Filmmaking begat filmmakers. Over the last 25 years, local artists such as Garrett Brown, Paul and Sandra Fierlinger, Nathaniel Kahn, Eugene Martin, Louis Massiah, and M. Night Shyamalan earned kudos internationally for their work.

During my time here, it was exciting to see the Ritz Five grow from a stand-alone arthouse to the central link in a chainlet that extends from Center City to Voorhees. This expansion coincided with the closing of many of the region's single-screen theaters.

Howard Haas has led a valiant fight to save the historic Boyd in Center City. May he prevail like Juliet Goodfriend, executive director of the Bryn Mawr, John Toner, executive director of Renew Theaters, which operates both the Ambler and the County in Doylestown, and the Jenkintownians who support the Hiway.

These individuals and institutions have contributed to making Philadelphia one of the country's three best movie towns, home to filmgoers who like talking about movies almost as much as they like going to them. Just ask Harlan Jacobson, whose Talk Cinema previews movies in the area. As one who shows films in cities from Boston to Washington, he can attest that New York audiences ask questions about technique, D.C. audiences about money, and Philadelphia audiences about a movie's psychological and ethical ramifications.

If I could be granted one wish, it would be to see a big-screen theater in the city's core where Philadelphians could watch classic movies larger than life, the way they were meant to be seen.

Thanks for reading. You can reach me at carriedrickey@gmail.com. See you at the movies.
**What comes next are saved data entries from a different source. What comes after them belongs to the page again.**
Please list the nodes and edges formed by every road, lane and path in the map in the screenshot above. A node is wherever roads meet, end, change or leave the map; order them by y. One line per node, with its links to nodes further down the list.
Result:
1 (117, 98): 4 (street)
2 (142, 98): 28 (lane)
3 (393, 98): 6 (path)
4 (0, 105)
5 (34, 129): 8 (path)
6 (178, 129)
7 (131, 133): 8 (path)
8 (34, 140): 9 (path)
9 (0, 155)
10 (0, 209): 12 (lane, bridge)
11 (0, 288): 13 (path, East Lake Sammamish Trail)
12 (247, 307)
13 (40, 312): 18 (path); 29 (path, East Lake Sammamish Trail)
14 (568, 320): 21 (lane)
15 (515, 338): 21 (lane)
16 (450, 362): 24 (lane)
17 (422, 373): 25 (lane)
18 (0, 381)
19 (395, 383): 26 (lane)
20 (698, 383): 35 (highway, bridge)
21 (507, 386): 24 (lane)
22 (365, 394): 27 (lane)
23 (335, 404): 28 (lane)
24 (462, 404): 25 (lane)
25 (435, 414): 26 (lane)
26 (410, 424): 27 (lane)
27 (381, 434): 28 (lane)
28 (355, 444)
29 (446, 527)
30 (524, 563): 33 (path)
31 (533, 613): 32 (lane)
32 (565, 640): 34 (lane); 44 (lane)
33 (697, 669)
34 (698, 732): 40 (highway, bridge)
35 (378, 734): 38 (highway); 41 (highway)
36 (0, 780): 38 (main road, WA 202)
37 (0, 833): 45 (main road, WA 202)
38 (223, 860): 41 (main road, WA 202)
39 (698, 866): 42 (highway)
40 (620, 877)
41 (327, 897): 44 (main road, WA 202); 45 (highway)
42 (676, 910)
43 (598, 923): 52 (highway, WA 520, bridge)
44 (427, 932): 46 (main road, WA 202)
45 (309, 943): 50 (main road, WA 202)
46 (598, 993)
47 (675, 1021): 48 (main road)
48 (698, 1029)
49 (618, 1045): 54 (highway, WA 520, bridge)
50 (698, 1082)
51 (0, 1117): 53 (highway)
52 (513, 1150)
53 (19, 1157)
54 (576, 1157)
The best of a very big lot

I've always had trouble making best-of lists. But if I could make a list of the films I've seen during my years here where I couldn't leave my seat at the end credits because (a) I was crying too hard or (b) laughing too hard or (c) otherwise too moved to move, the titles that come to mind are:

The Age of Innocence; Almost Famous; Antwone Fisher; Babe; Big; Broadcast News; Crimes and Misdemeanors; Bull Durham; Cabeza de Vaca; Catch Me if You Can; Clueless; Crouching Tiger, Hidden Dragon; The Dead; Empire of the Sun; Europa, Europa; Fargo; The Fog of War; Frida; Grizzly Man; A History of Violence; In America; Jerry Maguire; Julie & Julia; The King's Speech; Little Women; The Lives of Others; Lost in Translation; Million Dollar Baby; Malcolm X; Man on Wire; Master and Commander; Munich; Mississippi Masala; My Architect; My Left Foot; Neil Young: Heart of Gold; The New World; The Piano; Quiz Show; Raise the Red Lantern; Raising Arizona; Reversal of Fortune; Sense and Sensibility; Shadowlands; Shakespeare in Love; The Sixth Sense; The Social Network; Something New; Something's Gotta Give; 3-Iron; Toy Story 2; Up; Vagabond; Whip It; Women on the Verge of a Nervous Breakdown; Working Girl; and Yi Yi.